This article is part of a series of articles on data ethics. Read more.
Need to know
- The 2018 Facebook and Cambridge Analytica scandal demonstrated how the current data model is broken and how little control individuals have over data shared with third parties
- An online poll conducted in March 2019 among 2,122 U.S. adults showed 58% of respondents think the privacy threat has become a crisis and companies should be forced to change
- The EU’s General Data Protection Regulation (GDPR) is helping rebalance who controls personal data, while the emerging Personal Data Economy promises a more ethical approach by empowering individuals with their own data
- The Personal Data Economy relies on first-party data being owned and shared by consumers, directly with brands.
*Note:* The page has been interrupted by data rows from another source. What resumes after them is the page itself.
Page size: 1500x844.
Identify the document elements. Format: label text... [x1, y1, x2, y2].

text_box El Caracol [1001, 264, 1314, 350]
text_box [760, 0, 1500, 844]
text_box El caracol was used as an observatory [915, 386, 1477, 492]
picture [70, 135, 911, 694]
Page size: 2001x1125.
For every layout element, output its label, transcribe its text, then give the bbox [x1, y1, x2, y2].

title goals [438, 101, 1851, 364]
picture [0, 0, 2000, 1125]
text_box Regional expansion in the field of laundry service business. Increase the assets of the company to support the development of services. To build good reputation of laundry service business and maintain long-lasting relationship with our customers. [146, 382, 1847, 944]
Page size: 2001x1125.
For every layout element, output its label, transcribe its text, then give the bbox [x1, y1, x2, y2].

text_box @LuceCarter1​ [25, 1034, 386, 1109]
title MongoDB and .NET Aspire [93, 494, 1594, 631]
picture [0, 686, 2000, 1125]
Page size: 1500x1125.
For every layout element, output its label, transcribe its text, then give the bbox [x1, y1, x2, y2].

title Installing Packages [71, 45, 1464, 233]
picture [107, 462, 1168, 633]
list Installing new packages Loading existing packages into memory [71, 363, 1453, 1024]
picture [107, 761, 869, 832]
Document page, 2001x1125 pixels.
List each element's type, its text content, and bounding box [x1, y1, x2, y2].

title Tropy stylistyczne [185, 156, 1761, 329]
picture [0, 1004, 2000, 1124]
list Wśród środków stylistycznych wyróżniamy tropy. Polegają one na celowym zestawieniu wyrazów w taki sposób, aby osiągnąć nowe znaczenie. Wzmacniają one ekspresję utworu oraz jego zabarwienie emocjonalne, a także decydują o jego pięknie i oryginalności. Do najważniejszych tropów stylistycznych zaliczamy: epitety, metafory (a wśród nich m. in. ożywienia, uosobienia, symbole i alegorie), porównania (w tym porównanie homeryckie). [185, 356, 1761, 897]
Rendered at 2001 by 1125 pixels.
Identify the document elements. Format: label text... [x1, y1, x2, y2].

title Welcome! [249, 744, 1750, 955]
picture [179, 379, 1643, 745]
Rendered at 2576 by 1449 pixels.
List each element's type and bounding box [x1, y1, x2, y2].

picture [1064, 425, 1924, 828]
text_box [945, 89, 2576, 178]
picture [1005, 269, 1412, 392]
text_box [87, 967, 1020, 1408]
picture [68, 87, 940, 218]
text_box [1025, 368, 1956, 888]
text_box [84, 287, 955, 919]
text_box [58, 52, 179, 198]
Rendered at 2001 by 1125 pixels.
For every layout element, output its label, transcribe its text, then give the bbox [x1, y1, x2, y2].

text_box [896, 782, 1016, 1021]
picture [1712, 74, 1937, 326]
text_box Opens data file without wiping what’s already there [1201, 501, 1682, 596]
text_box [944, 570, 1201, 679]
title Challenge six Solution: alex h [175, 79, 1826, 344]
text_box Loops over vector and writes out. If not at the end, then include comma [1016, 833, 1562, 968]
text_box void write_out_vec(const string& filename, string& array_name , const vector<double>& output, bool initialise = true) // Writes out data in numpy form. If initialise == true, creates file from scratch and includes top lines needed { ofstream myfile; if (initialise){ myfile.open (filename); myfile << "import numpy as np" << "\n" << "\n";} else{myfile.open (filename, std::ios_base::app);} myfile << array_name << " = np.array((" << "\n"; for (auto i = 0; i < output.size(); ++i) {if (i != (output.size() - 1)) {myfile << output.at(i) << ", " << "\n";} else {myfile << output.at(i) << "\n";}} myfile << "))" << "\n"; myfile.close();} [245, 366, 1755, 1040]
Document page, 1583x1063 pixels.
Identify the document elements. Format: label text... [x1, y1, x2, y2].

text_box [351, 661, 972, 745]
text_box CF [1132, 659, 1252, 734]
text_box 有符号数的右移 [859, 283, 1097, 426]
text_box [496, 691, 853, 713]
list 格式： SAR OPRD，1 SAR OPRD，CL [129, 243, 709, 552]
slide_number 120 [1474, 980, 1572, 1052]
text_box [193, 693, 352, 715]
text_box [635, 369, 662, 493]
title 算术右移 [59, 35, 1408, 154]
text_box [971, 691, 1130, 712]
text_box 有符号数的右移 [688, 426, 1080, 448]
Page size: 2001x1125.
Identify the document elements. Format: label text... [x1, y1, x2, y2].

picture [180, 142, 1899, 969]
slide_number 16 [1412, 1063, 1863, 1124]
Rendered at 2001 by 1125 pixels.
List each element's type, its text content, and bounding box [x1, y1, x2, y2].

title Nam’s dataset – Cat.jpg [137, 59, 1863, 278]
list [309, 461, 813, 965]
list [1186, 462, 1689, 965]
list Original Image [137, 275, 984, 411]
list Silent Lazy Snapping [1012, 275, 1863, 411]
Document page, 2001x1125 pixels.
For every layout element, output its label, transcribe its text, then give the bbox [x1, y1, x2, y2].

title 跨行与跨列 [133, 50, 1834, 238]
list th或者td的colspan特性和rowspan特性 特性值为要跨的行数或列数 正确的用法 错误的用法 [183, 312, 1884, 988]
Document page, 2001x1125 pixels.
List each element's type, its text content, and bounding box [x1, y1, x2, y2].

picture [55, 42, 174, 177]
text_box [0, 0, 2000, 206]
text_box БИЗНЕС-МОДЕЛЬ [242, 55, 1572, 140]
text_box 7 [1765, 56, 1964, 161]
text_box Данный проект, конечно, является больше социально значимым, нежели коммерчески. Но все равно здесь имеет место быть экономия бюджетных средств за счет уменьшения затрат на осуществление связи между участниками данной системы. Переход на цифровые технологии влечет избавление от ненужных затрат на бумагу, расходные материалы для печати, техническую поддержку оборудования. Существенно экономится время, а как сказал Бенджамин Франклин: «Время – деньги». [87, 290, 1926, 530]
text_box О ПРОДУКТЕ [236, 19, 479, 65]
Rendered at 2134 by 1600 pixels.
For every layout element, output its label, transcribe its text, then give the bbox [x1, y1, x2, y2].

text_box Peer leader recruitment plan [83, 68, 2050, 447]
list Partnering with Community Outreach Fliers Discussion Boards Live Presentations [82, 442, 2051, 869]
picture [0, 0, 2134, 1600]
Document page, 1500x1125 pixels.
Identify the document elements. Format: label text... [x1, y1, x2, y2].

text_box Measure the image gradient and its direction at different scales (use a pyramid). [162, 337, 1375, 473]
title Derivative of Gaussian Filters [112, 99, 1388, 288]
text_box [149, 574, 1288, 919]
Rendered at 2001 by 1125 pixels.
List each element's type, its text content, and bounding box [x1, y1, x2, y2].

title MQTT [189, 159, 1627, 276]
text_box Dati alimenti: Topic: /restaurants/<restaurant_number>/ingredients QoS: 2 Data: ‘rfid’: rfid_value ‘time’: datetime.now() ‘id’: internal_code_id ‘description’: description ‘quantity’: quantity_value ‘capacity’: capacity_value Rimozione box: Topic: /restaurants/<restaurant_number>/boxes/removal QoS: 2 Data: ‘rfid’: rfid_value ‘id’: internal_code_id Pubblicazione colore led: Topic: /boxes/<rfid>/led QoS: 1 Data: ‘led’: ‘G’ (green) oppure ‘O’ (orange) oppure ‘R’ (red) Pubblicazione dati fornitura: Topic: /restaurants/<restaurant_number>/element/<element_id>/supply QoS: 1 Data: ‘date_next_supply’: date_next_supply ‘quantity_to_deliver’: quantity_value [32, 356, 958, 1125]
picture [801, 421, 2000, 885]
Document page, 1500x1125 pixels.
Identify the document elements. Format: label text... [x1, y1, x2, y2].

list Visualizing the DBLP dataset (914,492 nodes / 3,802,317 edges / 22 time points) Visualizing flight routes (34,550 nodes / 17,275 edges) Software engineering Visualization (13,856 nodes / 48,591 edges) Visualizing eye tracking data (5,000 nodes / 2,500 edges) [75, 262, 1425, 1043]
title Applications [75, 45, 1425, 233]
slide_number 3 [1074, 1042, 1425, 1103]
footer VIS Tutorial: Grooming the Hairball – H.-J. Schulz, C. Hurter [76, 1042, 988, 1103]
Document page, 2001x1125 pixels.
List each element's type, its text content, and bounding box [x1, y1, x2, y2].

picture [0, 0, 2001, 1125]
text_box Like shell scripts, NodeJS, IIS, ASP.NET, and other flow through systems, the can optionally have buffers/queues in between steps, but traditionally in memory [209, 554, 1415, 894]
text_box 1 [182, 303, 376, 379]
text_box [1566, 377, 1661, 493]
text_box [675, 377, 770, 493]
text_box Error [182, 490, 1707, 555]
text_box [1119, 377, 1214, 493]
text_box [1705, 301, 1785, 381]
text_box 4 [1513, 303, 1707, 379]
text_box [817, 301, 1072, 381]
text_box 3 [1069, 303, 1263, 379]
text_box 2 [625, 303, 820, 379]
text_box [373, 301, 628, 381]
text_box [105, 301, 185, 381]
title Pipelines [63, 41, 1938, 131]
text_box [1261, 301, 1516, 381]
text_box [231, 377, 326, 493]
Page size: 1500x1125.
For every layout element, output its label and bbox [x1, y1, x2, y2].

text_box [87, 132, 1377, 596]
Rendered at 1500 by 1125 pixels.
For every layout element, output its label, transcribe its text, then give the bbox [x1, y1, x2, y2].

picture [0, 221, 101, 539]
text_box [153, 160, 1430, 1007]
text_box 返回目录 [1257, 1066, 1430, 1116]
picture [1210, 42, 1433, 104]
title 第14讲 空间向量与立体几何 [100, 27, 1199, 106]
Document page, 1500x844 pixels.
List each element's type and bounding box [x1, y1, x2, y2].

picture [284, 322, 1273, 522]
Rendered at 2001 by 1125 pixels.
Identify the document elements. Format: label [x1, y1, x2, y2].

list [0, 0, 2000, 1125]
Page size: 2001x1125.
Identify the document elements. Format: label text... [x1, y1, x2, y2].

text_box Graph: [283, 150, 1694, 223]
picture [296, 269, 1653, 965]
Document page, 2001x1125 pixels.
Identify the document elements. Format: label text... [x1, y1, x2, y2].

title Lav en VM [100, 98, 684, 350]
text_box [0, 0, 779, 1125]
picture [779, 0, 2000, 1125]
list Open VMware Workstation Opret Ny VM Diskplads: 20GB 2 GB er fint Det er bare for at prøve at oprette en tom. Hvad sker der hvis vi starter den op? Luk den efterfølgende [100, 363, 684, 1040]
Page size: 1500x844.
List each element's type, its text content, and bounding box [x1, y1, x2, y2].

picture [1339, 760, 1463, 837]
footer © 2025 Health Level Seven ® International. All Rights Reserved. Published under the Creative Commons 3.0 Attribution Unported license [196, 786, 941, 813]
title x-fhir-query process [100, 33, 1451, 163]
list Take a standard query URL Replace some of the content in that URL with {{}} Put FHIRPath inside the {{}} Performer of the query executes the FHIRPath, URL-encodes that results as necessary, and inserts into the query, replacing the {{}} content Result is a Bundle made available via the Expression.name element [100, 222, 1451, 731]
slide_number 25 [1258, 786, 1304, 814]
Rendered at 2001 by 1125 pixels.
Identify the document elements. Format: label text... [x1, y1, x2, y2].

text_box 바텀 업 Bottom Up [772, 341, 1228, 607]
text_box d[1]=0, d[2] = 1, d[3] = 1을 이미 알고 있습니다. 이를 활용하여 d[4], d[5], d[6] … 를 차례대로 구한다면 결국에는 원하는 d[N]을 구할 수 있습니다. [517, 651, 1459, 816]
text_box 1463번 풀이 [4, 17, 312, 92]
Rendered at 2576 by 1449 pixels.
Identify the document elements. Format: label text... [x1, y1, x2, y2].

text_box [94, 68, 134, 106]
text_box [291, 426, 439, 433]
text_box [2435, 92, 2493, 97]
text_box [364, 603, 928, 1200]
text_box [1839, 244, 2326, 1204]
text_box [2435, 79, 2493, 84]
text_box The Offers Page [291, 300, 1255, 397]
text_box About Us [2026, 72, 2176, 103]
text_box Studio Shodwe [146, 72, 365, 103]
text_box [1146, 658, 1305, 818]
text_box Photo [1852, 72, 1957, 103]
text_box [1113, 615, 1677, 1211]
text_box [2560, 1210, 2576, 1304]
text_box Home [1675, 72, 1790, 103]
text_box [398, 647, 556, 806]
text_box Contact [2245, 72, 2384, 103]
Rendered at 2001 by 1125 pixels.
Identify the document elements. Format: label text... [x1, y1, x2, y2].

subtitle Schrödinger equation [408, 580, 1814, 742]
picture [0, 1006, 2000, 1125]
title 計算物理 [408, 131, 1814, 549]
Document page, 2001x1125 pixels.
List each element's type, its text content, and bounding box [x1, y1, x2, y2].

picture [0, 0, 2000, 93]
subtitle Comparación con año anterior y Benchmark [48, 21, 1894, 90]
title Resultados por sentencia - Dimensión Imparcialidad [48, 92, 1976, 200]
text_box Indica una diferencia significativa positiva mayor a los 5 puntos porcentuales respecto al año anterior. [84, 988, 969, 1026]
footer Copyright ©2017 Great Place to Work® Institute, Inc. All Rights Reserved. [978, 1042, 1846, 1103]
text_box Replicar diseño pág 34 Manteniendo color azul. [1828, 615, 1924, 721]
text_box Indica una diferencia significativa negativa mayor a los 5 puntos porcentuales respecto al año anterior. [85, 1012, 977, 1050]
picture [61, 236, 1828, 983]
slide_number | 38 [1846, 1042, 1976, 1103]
This enables greater understanding of customer needs which can boost innovation and personalised marketing
- An alternative approach is to put informed consent of first-party data at the heart of every touch point on the customer journey – the murky area of selling data to third parties and buying profiles to target consumers is over
- In this context, the value exchange is transparent – customers trade their data with companies for a particular benefit i.e. personalised offers, discounts, exclusive invites
- What this new privacy-focused world means for marketers is the need to understand a new era that hinges on trust and value, where no data should be used without explicit consent
- Data shared direct from individuals also has a power that information from no other source can match – namely that it is verified, 100 per cent accurate, and rich in both depth and time
- Informed consent means a shift from the ineffective ‘spray and pray’ approach to consumer targeting to a more considered effort
- The Personal Data Economy holds the promise of non-creepy personalisation because the individual is in an equal relationship with the brand, one based on transparent data use, informed consent – and mutual benefit
- This move to greater transparency is critical. An ODI report found that 94% of British consumers said trust was important in deciding whether to share personal data with companies or apps.